In an accompanying commentary, U.S. physician Sherwin Nuland notes: "This is information that will come as a shock to the many members of the public – including legislators and even some physicians – who have never considered that the procedures involved in physician-assisted suicide and euthanasia might sometimes add to the suffering they are meant to alleviate and might also preclude the tranquil death being sought." He says the study may actually under-report problems: 10 percent of physicians refused to take part in the study, and "it seems likely that the physicians whose patients experienced the worst complications would be most reluctant to answer questions about untoward events."
Dr.
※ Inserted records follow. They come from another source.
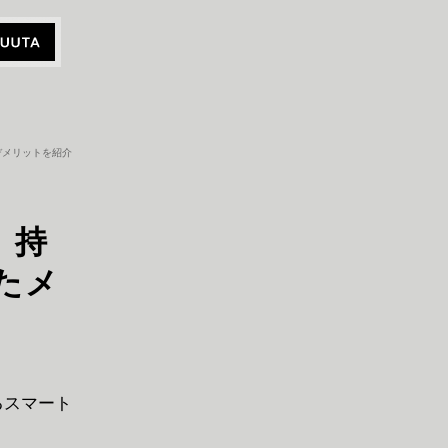
とデメリットを紹介
。持
たメ
るスマート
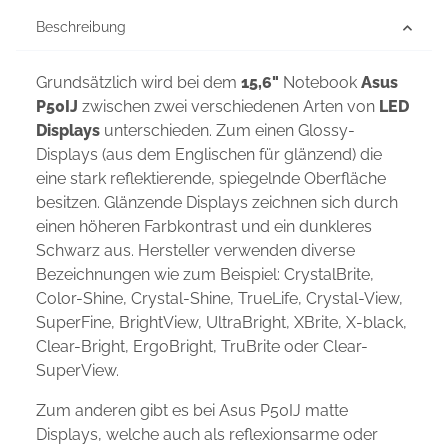
Beschreibung
Grundsätzlich wird bei dem
15,6"
Notebook
Asus
P50IJ
zwischen zwei verschiedenen Arten von
LED
Displays
unterschieden. Zum einen Glossy-
Displays (aus dem Englischen für glänzend) die
eine stark reflektierende, spiegelnde Oberfläche
besitzen. Glänzende Displays zeichnen sich durch
einen höheren Farbkontrast und ein dunkleres
Schwarz aus. Hersteller verwenden diverse
Bezeichnungen wie zum Beispiel: CrystalBrite,
Color-Shine, Crystal-Shine, TrueLife, Crystal-View,
SuperFine, BrightView, UltraBright, XBrite, X-black,
Clear-Bright, ErgoBright, TruBrite oder Clear-
SuperView.
Zum anderen gibt es bei Asus P50IJ matte
Displays, welche auch als reflexionsarme oder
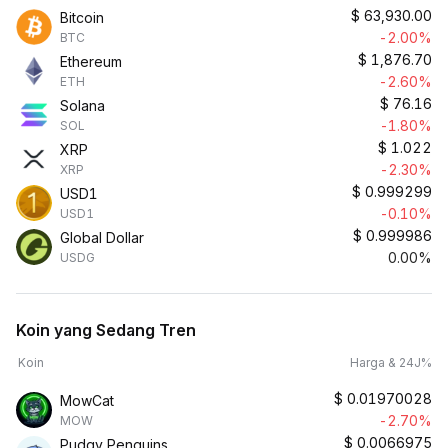
$
63,930.00
Bitcoin
-2.00%
BTC
$
1,876.70
Ethereum
-2.60%
ETH
$
76.16
Solana
-1.80%
SOL
$
1.022
XRP
-2.30%
XRP
$
0.999299
USD1
-0.10%
USD1
$
0.999986
Global Dollar
0.00%
USDG
Koin yang Sedang Tren
Koin
Harga & 24J%
$
0.01970028
MowCat
-2.70%
MOW
$
0.0066975
Pudgy Penguins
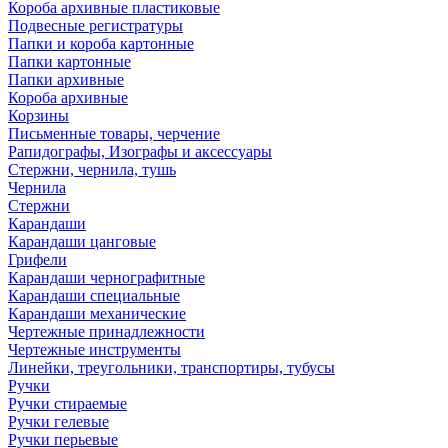
Короба архивные пластиковые
Подвесные регистратуры
Папки и короба картонные
Папки картонные
Папки архивные
Короба архивные
Корзины
Письменные товары, черчение
Рапидографы, Изографы и аксессуары
Стержни, чернила, тушь
Чернила
Стержни
Карандаши
Карандаши цанговые
Грифели
Карандаши чернографитные
Карандаши специальные
Карандаши механические
Чертежные принадлежности
Чертежные инструменты
Линейки, треугольники, транспортиры, тубусы
Ручки
Ручки стираемые
Ручки гелевые
Ручки перьевые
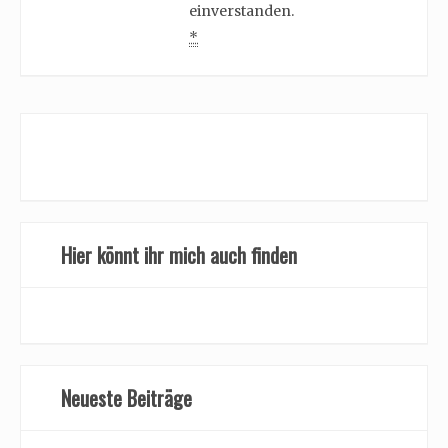
einverstanden.
*
Hier könnt ihr mich auch finden
Neueste Beiträge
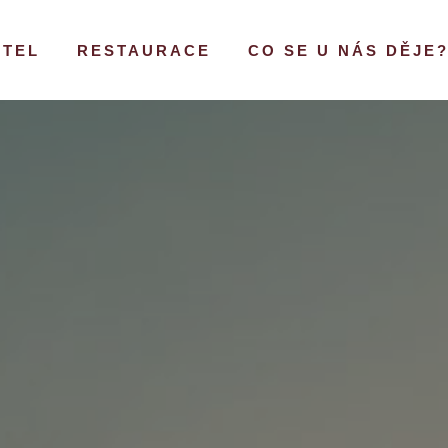
OTEL
RESTAURACE
CO SE U NÁS DĚJE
Nuland adds: "Opponents of physician-assisted suicide will look at these complications as evidence to support their viewpoint, and they are justified in doing so." But he and others who support the practice believe instead that "thorough training in techniques must be made available." The medical profession, he says, must provide training in effectively causing death "with the attention to detail that all aspects of medical practice demand" [S. Nuland, Id., 583-4].
In the Archives of Internal Medicine, another study shows that 58% of Dutch nursing homes have "written guidelines" for euthanasia and assisted suicide, with 90% deeming the practices acceptable in some circumstances. Of the 165 guidelines allowing these practices, 65% mention all "official requirements" for licit practice; only 45% exclude mentally incompetent patients from eligibility. 90% of these guidelines define "euthanasia," but 13% of the definitions "deviated" significantly from official definitions – with six guidelines leaving out the requirement that it is only practiced "on request." The authors conclude that such guidelines "can be improved in many aspects" [I. Haverkate et al., in 160 Archives of Internal Medicine 317-22 (Feb. 14, 2000)].